• _EXERCISE BRIEF_
Set down all of the data exactly as it appears.
|---|
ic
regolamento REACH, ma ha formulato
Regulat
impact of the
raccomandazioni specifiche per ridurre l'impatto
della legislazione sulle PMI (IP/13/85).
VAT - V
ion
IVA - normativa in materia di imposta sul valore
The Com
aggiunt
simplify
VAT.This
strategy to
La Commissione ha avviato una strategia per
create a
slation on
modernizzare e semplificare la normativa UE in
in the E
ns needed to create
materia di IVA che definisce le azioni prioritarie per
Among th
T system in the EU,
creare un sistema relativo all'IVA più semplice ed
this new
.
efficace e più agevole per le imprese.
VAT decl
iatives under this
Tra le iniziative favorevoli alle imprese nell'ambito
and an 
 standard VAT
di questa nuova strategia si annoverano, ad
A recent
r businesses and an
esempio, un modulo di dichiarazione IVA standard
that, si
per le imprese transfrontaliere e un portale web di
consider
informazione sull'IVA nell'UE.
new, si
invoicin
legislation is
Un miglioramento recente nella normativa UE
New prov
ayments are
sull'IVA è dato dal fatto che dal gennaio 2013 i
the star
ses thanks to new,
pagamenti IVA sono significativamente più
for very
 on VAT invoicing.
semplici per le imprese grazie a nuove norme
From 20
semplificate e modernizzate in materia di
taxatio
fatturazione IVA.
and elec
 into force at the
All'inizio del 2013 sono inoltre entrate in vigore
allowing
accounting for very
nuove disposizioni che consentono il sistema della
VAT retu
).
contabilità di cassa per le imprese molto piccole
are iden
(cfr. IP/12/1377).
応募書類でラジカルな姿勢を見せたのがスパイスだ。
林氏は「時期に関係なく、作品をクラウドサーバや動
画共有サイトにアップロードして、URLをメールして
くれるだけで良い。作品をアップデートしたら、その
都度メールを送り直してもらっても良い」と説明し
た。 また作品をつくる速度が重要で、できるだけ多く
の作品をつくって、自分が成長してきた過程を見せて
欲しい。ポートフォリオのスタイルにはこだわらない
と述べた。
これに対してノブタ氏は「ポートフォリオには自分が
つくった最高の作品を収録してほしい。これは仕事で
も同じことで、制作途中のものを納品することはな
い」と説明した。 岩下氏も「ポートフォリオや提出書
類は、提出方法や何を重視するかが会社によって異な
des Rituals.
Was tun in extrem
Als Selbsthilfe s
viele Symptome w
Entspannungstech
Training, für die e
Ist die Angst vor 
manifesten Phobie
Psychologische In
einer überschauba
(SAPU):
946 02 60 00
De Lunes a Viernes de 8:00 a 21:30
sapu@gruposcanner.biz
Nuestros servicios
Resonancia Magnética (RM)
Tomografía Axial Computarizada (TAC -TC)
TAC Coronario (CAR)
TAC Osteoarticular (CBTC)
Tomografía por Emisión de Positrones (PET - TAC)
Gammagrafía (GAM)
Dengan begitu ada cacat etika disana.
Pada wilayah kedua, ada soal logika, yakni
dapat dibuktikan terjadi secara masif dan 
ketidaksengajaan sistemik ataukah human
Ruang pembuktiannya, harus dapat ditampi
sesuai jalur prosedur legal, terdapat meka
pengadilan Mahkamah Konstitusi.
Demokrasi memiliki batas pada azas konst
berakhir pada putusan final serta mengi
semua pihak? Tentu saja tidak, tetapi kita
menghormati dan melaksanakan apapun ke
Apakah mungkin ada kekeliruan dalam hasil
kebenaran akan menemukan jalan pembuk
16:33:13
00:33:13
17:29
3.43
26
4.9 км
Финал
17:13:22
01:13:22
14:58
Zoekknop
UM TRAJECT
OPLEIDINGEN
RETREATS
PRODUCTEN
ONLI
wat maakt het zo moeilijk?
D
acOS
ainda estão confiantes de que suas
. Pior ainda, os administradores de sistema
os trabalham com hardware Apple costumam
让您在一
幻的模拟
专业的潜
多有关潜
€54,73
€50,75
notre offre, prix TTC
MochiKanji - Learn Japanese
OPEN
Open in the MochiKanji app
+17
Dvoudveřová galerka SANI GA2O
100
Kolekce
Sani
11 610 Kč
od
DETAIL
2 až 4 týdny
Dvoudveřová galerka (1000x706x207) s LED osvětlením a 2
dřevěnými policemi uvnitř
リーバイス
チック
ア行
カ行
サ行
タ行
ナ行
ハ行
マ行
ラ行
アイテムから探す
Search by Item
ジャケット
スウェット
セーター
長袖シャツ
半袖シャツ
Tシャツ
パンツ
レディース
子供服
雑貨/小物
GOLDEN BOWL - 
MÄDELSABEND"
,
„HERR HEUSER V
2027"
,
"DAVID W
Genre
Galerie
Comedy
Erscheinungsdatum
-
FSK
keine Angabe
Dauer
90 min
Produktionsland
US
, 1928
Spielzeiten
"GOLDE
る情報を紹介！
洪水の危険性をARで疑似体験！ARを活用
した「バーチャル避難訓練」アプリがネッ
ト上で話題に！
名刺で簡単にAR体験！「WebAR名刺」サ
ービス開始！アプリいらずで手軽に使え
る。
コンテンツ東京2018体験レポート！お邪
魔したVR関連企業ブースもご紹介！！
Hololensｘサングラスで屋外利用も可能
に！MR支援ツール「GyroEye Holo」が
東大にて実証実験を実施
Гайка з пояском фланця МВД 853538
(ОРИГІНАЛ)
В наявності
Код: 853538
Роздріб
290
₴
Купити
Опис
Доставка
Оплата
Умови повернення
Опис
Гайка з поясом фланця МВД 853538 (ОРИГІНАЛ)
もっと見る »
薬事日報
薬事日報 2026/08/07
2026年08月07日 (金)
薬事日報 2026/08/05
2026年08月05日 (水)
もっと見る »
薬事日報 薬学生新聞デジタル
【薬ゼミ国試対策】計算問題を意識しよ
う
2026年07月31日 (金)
|---|
• _ANSWER BOX_
ic
regolamento REACH, ma ha formulato
Regulat
impact of the
raccomandazioni specifiche per ridurre l'impatto
della legislazione sulle PMI (IP/13/85).
VAT - V
ion
IVA - normativa in materia di imposta sul valore
The Com
aggiunt
simplify
VAT.This
strategy to
La Commissione ha avviato una strategia per
create a
slation on
modernizzare e semplificare la normativa UE in
in the E
ns needed to create
materia di IVA che definisce le azioni prioritarie per
Among th
T system in the EU,
creare un sistema relativo all'IVA più semplice ed
this new
.
efficace e più agevole per le imprese.
VAT decl
iatives under this
Tra le iniziative favorevoli alle imprese nell'ambito
and an 
 standard VAT
di questa nuova strategia si annoverano, ad
A recent
r businesses and an
esempio, un modulo di dichiarazione IVA standard
that, si
per le imprese transfrontaliere e un portale web di
consider
informazione sull'IVA nell'UE.
new, si
invoicin
legislation is
Un miglioramento recente nella normativa UE
New prov
ayments are
sull'IVA è dato dal fatto che dal gennaio 2013 i
the star
ses thanks to new,
pagamenti IVA sono significativamente più
for very
 on VAT invoicing.
semplici per le imprese grazie a nuove norme
From 20
semplificate e modernizzate in materia di
taxatio
fatturazione IVA.
and elec
 into force at the
All'inizio del 2013 sono inoltre entrate in vigore
allowing
accounting for very
nuove disposizioni che consentono il sistema della
VAT retu
).
contabilità di cassa per le imprese molto piccole
are iden
(cfr. IP/12/1377).
応募書類でラジカルな姿勢を見せたのがスパイスだ。
林氏は「時期に関係なく、作品をクラウドサーバや動
画共有サイトにアップロードして、URLをメールして
くれるだけで良い。作品をアップデートしたら、その
都度メールを送り直してもらっても良い」と説明し
た。 また作品をつくる速度が重要で、できるだけ多く
の作品をつくって、自分が成長してきた過程を見せて
欲しい。ポートフォリオのスタイルにはこだわらない
と述べた。
これに対してノブタ氏は「ポートフォリオには自分が
つくった最高の作品を収録してほしい。これは仕事で
も同じことで、制作途中のものを納品することはな
い」と説明した。 岩下氏も「ポートフォリオや提出書
類は、提出方法や何を重視するかが会社によって異な
des Rituals.
Was tun in extrem
Als Selbsthilfe s
viele Symptome w
Entspannungstech
Training, für die e
Ist die Angst vor 
manifesten Phobie
Psychologische In
einer überschauba
(SAPU):
946 02 60 00
De Lunes a Viernes de 8:00 a 21:30
sapu@gruposcanner.biz
Nuestros servicios
Resonancia Magnética (RM)
Tomografía Axial Computarizada (TAC -TC)
TAC Coronario (CAR)
TAC Osteoarticular (CBTC)
Tomografía por Emisión de Positrones (PET - TAC)
Gammagrafía (GAM)
Dengan begitu ada cacat etika disana.
Pada wilayah kedua, ada soal logika, yakni
dapat dibuktikan terjadi secara masif dan 
ketidaksengajaan sistemik ataukah human
Ruang pembuktiannya, harus dapat ditampi
sesuai jalur prosedur legal, terdapat meka
pengadilan Mahkamah Konstitusi.
Demokrasi memiliki batas pada azas konst
berakhir pada putusan final serta mengi
semua pihak? Tentu saja tidak, tetapi kita
menghormati dan melaksanakan apapun ke
Apakah mungkin ada kekeliruan dalam hasil
kebenaran akan menemukan jalan pembuk
16:33:13
00:33:13
17:29
3.43
26
4.9 км
Финал
17:13:22
01:13:22
14:58
Zoekknop
UM TRAJECT
OPLEIDINGEN
RETREATS
PRODUCTEN
ONLI
wat maakt het zo moeilijk?
D
acOS
ainda estão confiantes de que suas
. Pior ainda, os administradores de sistema
os trabalham com hardware Apple costumam
让您在一
幻的模拟
专业的潜
多有关潜
€54,73
€50,75
notre offre, prix TTC
MochiKanji - Learn Japanese
OPEN
Open in the MochiKanji app
+17
Dvoudveřová galerka SANI GA2O
100
Kolekce
Sani
11 610 Kč
od
DETAIL
2 až 4 týdny
Dvoudveřová galerka (1000x706x207) s LED osvětlením a 2
dřevěnými policemi uvnitř
リーバイス
チック
ア行
カ行
サ行
タ行
ナ行
ハ行
マ行
ラ行
アイテムから探す
Search by Item
ジャケット
スウェット
セーター
長袖シャツ
半袖シャツ
Tシャツ
パンツ
レディース
子供服
雑貨/小物
GOLDEN BOWL - 
MÄDELSABEND"
,
„HERR HEUSER V
2027"
,
"DAVID W
Genre
Galerie
Comedy
Erscheinungsdatum
-
FSK
keine Angabe
Dauer
90 min
Produktionsland
US
, 1928
Spielzeiten
"GOLDE
る情報を紹介！
洪水の危険性をARで疑似体験！ARを活用
した「バーチャル避難訓練」アプリがネッ
ト上で話題に！
名刺で簡単にAR体験！「WebAR名刺」サ
ービス開始！アプリいらずで手軽に使え
る。
コンテンツ東京2018体験レポート！お邪
魔したVR関連企業ブースもご紹介！！
Hololensｘサングラスで屋外利用も可能
に！MR支援ツール「GyroEye Holo」が
東大にて実証実験を実施
Гайка з пояском фланця МВД 853538
(ОРИГІНАЛ)
В наявності
Код: 853538
Роздріб
290
₴
Купити
Опис
Доставка
Оплата
Умови повернення
Опис
Гайка з поясом фланця МВД 853538 (ОРИГІНАЛ)
もっと見る »
薬事日報
薬事日報 2026/08/07
2026年08月07日 (金)
薬事日報 2026/08/05
2026年08月05日 (水)
もっと見る »
薬事日報 薬学生新聞デジタル
【薬ゼミ国試対策】計算問題を意識しよ
う
2026年07月31日 (金)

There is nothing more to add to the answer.